Hoover Dam construction commences

This Day in History

On this day in history, July 7, 1931, the Hoover Dam, the largest dam of its time and one of the largest manmade structures ever, began construction after a near 30 years of forethought and planning. 

Following the close of the Industrial Revolution and the beginning of a new century, the U.S. Bureau of Reclamation found itself tasked with finding a way of reigning in the raging rapids of the Colorado River.
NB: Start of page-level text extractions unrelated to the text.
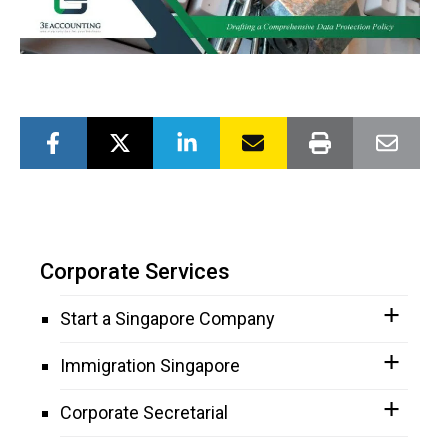
Corporate Services
Start a Singapore Company
Immigration Singapore
Corporate Secretarial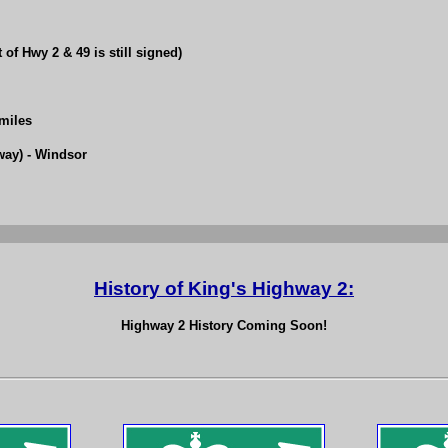
of Hwy 2 & 49 is still signed)
 miles
way) - Windsor
History of King's Highway 2:
Highway 2 History Coming Soon!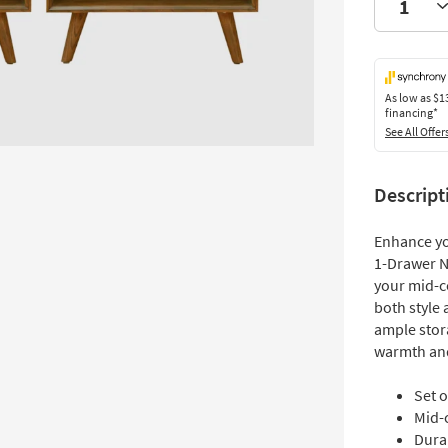
As low as
$1
financing*
See All Offer
Descript
Enhance y
1-Drawer N
your mid-c
both style 
ample stor
warmth and
Set o
Mid-
Dura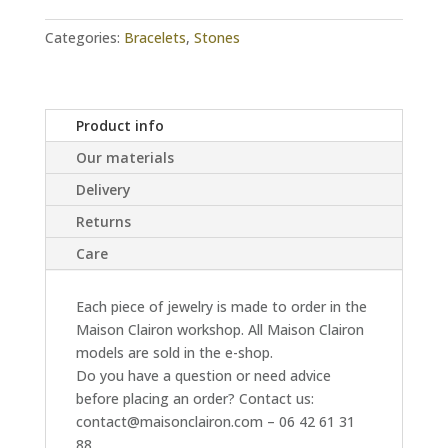
quantity
Categories:
Bracelets
,
Stones
Product info
Our materials
Delivery
Returns
Care
Each piece of jewelry is made to order in the
Maison Clairon workshop. All Maison Clairon
models are sold in the e-shop.
Do you have a question or need advice
before placing an order? Contact us:
contact@maisonclairon.com – 06 42 61 31
88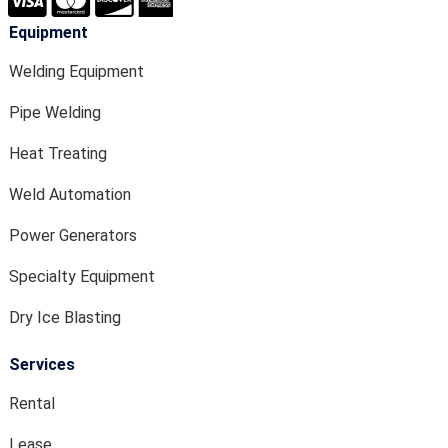
Equipment
Welding Equipment
Pipe Welding
Heat Treating
Weld Automation
Power Generators
Specialty Equipment
Dry Ice Blasting
Services
Rental
Lease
The cantankerous river loomed as a continual threat to nearby farming communities. 

Bureau director Arthur Powell Davis first thought of a vision for the dam all the way back to 1902. Finally, in 1922, his conception was dubbed the Boulder Canyon Project. 

A plan outline was submitted to Congress depicted as a multipurpose dam that would manage both flooding and irrigation, along with the creation and sale of hydroelectric power to compensate for its ongoing upkeep.  

On top of that, it would allow for a reliable water supply for the city of Los Angeles and other neighboring communities. 

Legal and political issues arose in the midst of Secretary of Commerce Herbert Hoover negotiating the 1922 Colorado River Compact in order to properly divide water drainage among seven states (Colorado, Utah, New Mexico, Nevada, Arizona, Wyoming, California).

The controversy ended however in 1928, after President Calvin Coolidge authorized the Boulder Canyon Project.  

Following Hoover’s election, it was announced by the Secretary of Interior, Ray L. Wilbur, that the final product would be named the Hoover Dam in honor of its greatest champion. 

The official name was not put in place until 1947.

Graphite by Ellen Adams

As construction on the dam began on this day in 1931, the Great Depression reared its ugly head and prompted thousands of wishful laborers to move to Las Vegas and settle encampments in the nearby desert.

Almost immediately, a six-day strike ensued after hazardous working conditions involving the creation of tunnels for water diversion were revealed. Despite these difficulties, a year later, the river’s path was successfully redirected. 

Next, a clearing had to be made for the walls that would contain the dam. High scalers had to be used in order to complete the task, and over 100 workers died from falling, rocks, equipment, and overall threatening environments. 

With a now-dry riverbed, construction on the actual powerplant began. To offset heat made by cooling concrete, water circulation had to be created in the poured blocks, and close to 600 miles of pipe loops had to be embedded  as well – that’s almost the distance from Atlanta to Washington DC! 

Over the next few years, close to 21,000 workers collaborated in working continually through the Great Depression and topped off the last concrete block at a record breaking height of 726 feet in 1935. 

On September 30, 1935, President Franklin Roosevelt commemorated the colossal structure’s finish in front of an audience of 20,000 people. 

Finally, on March 1, 1936, Six Companies (the consortium which undertook the construction) turned the Hoover Dam over to the federal government, prompting the official opening of the dam.

Even now, over eight decades after its completion, it is a marvel to behold.